Terör saldırısı,

Yitirdiğimiz insanlar,

Şehit cenazeleri,

Her gün bir üzücü haber alıyoruz.

Ulus olarak acımız katlanarak büyüyor.

Her şeyin karmakarışık ve sorunlu olduğu böylesi bir ortamda yine can yakıcı bir çevre mücadelesi gündemi ile karşı karşıyayız.

Ağaç kesmekten vazgeçmeyen “güçlerle” bu kez Artvin Cerattepe’de bir savaş yaşanıyor.

Savaş demek yanlış olmaz.

Çünkü, çevreyi korumak için demokratik hakkını kullanarak tepki gösterenlere karşı, biber gazı, toma, dayak, gözaltı özetle şiddetin her türlüsü uygulanıyor.

Oysa ki, Anayasanın 169. Maddesi, “Ormanlara zarar verebilecek hiç bir faaliyet ve eyleme müsaade edilemez” diyor.

Dinleyen kim?

Anayasa, hukuk kimin umurunda?

Verilen hukuk mücadelesinin, ÇED raporlarının hiç bir güvencesi yok.

Son çıkan yürütmeyi durdurma kararını da bu nedenle avukatlar kuşkuyla karşılıyor.

Bütün bu çevreyi koruma çabasında,

Yeşil Artvin Derneği ülkeye örnek olacak önemli bir mücadele veriyor.

Devletin resmi güçlerine karşı, ağacını, suyunu, havasını, çiçeğini, toprağını koruma kararlılığını ortaya koyuyor.

Rant için doğanın yok edilmesine karşı duruyor.

Örgütlü bir çaba desteğinde Artvin halkı günlerdir yeşil nöbeti tutuyor.

Doğayı yok ederek fiili durum yaratan şirkete karşı dik duruşunu sürdürüyor.

Diğer yandan, iktidarın çevreciliği ise ne yazık ki kamu spotlarındaki “Doğayı ve çevreyi koruma” sloganının ötesine geçemiyor.

İktidar kanadından, ağaç kesilmesine karşı çıkan duyarlı insanlara yönelik olarak her zaman olduğu gibi “kamu düzenini korumak” gerekçesi sunuluyor.

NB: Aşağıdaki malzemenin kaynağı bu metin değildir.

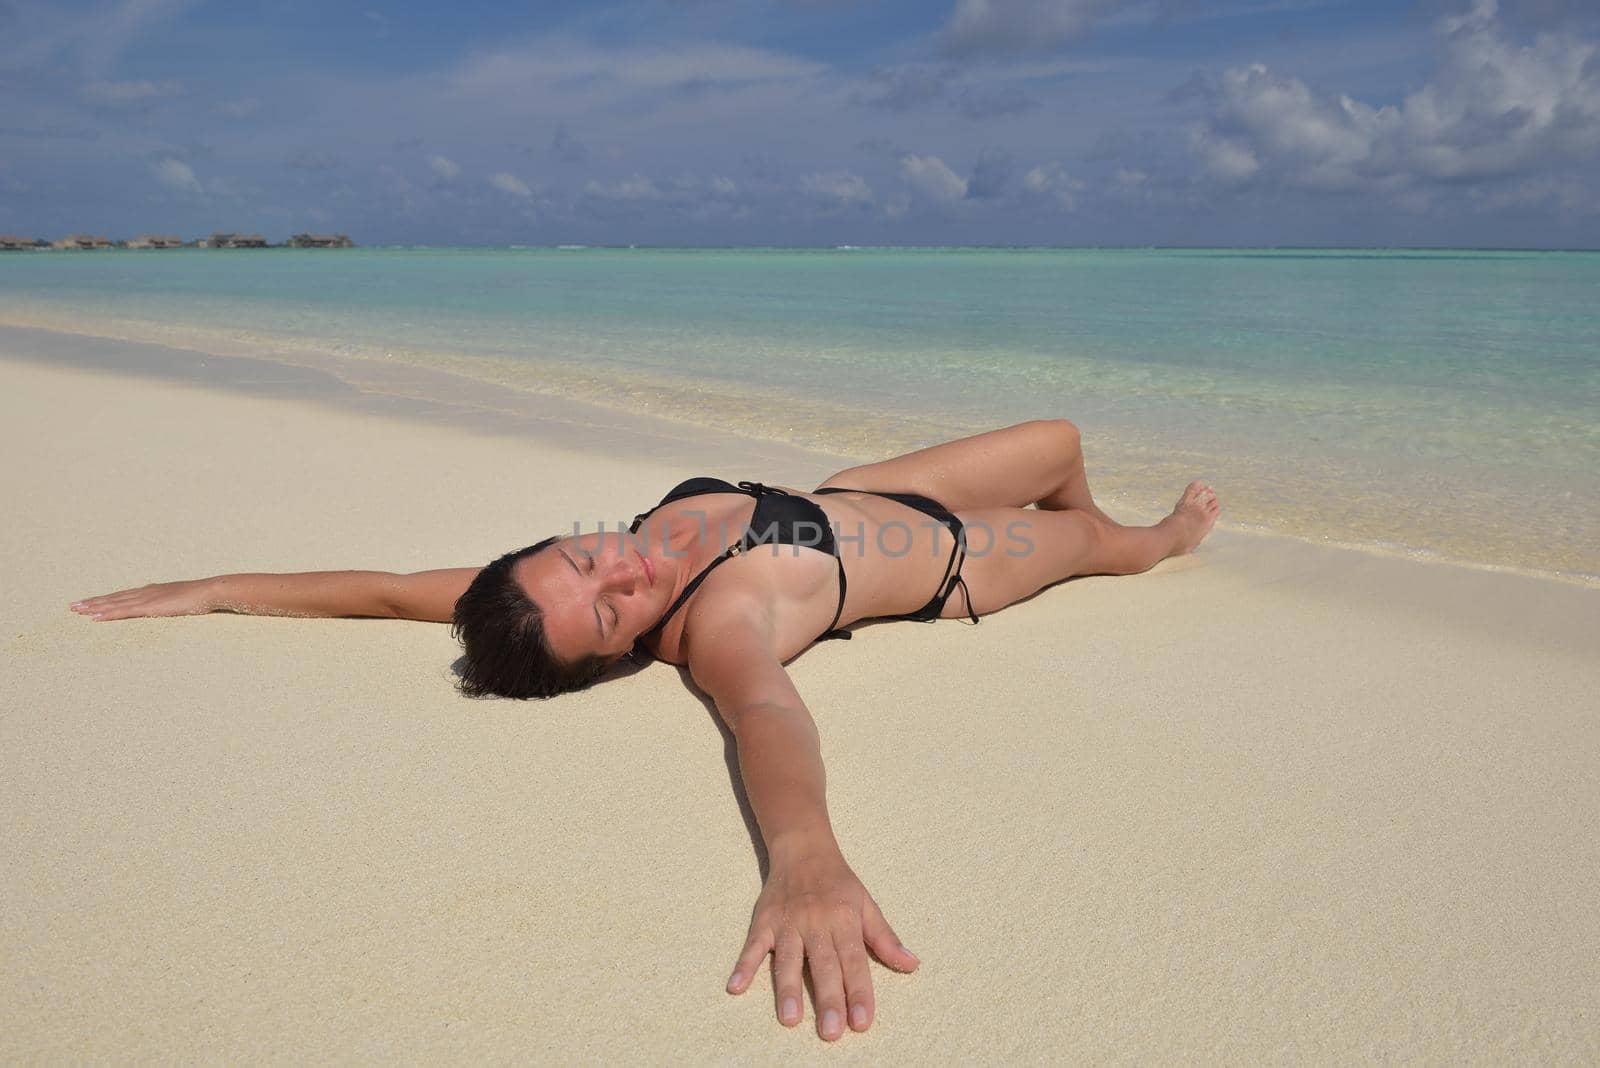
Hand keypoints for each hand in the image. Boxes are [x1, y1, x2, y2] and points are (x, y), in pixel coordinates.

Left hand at [69, 579, 214, 620]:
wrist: (208, 591)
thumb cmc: (200, 598)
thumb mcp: (181, 601)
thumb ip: (170, 604)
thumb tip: (168, 608)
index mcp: (151, 591)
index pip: (122, 595)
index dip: (105, 599)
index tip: (89, 602)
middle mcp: (144, 592)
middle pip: (113, 597)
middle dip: (92, 602)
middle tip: (73, 606)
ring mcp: (146, 598)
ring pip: (113, 603)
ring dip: (94, 607)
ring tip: (77, 611)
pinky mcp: (149, 607)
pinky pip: (123, 611)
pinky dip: (107, 614)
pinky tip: (94, 617)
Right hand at [725, 849, 919, 1040]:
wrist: (803, 848)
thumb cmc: (839, 882)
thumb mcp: (867, 904)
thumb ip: (886, 938)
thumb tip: (912, 964)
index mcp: (844, 920)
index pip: (854, 961)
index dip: (859, 992)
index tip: (862, 1022)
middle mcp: (816, 923)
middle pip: (823, 965)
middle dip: (828, 999)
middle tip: (831, 1033)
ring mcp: (787, 923)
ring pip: (788, 959)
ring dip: (788, 988)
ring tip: (790, 1018)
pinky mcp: (764, 921)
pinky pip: (752, 946)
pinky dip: (743, 965)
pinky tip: (735, 987)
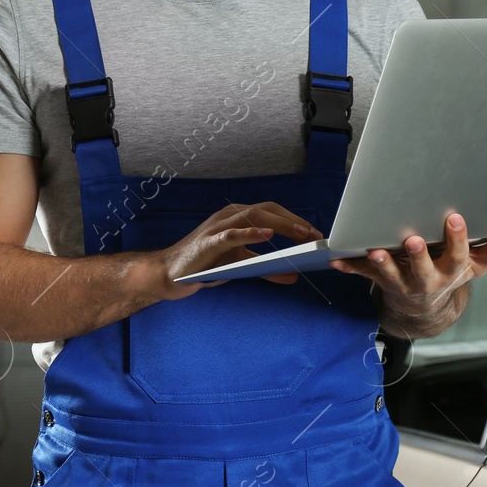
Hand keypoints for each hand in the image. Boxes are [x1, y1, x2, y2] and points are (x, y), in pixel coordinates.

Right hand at [147, 201, 322, 299]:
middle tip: (314, 234)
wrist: (170, 274)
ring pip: (252, 216)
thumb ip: (265, 269)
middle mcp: (228, 216)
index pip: (271, 211)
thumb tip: (293, 277)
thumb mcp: (239, 267)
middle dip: (292, 220)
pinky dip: (251, 233)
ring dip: (279, 224)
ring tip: (300, 234)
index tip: (316, 233)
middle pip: (266, 209)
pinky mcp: (208, 242)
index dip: (294, 219)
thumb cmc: (205, 266)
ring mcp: (217, 227)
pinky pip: (232, 234)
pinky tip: (268, 235)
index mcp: (237, 218)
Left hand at [329, 212, 486, 302]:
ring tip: (374, 250)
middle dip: (418, 255)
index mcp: (450, 272)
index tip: (454, 218)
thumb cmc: (448, 276)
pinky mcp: (380, 281)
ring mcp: (401, 282)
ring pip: (390, 274)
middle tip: (413, 239)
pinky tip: (336, 259)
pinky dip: (349, 267)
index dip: (456, 238)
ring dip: (381, 263)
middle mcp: (426, 279)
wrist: (424, 310)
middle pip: (422, 269)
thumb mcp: (473, 268)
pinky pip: (363, 274)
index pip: (457, 255)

Bu anlayışa göre, yeşili katlederek anayasa suçu işleyenler değil, “Çocuklarımıza güzel bir doğa bırakalım, ormanları yok etmeyelim” diyenler kamu düzenini bozuyor.

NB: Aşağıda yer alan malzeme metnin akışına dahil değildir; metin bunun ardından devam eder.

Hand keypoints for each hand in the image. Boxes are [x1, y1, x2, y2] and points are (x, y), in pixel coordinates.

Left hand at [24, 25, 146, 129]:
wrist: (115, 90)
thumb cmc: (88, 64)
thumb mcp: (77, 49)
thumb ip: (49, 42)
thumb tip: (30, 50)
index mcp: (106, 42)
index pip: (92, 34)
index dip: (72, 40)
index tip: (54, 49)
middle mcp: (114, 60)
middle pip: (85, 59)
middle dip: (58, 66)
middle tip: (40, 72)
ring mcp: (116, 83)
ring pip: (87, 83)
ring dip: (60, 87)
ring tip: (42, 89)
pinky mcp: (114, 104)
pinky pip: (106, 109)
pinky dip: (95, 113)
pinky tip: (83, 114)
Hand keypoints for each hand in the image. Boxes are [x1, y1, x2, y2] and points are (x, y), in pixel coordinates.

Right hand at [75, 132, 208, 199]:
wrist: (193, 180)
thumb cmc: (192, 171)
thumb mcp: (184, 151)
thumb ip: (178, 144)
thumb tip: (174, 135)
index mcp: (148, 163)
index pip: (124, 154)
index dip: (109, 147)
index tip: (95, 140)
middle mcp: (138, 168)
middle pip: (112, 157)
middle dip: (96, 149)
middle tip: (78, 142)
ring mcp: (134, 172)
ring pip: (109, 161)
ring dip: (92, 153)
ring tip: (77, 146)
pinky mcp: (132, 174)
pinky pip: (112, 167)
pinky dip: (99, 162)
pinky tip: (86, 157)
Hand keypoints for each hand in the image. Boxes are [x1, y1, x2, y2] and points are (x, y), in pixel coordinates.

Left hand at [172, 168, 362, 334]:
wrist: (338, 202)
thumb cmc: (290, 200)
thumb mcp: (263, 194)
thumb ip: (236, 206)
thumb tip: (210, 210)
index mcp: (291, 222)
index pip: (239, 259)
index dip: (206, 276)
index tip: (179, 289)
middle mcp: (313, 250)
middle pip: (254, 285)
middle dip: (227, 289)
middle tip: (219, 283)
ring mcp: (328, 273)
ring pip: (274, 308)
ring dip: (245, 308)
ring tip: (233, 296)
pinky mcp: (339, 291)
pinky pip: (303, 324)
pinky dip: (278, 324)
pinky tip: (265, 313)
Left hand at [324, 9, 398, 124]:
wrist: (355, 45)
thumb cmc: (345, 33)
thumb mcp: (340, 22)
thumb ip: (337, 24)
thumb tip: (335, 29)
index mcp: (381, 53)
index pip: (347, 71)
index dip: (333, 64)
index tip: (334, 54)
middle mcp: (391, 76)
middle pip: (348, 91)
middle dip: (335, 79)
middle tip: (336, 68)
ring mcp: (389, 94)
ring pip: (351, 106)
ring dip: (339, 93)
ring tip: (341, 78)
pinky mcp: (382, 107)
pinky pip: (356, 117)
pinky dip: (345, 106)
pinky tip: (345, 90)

Bir de kesilen ağaçların yerine “misli ile yeni ağaç dikme” savunması var ki bu durum karşısında da herhalde acı bir şekilde iç çekmek gerekli.

Yüzyıllar içinde büyümüş ağaçları kes, yerine misliyle ne zaman nasıl büyüyeceği belli olmayan çubuk dik.

Çevreyle, doğayla ilgilenenlerin çok iyi bildiği ve gerçekleri yansıtmayan bir ifade olduğu çok açık.

Gerçekler ortada.

Mücadele elbette ki sürecek.

Geleceği için uğraş veren Artvin halkı yalnız değil, arkasında ülke çapında büyük bir destek var.

Tekrar edelim.

Artvinliler gerçeği ve geleceği gayet iyi görüyor.

Artvinliler aslında devlettin yapması gerekeni yapıyor.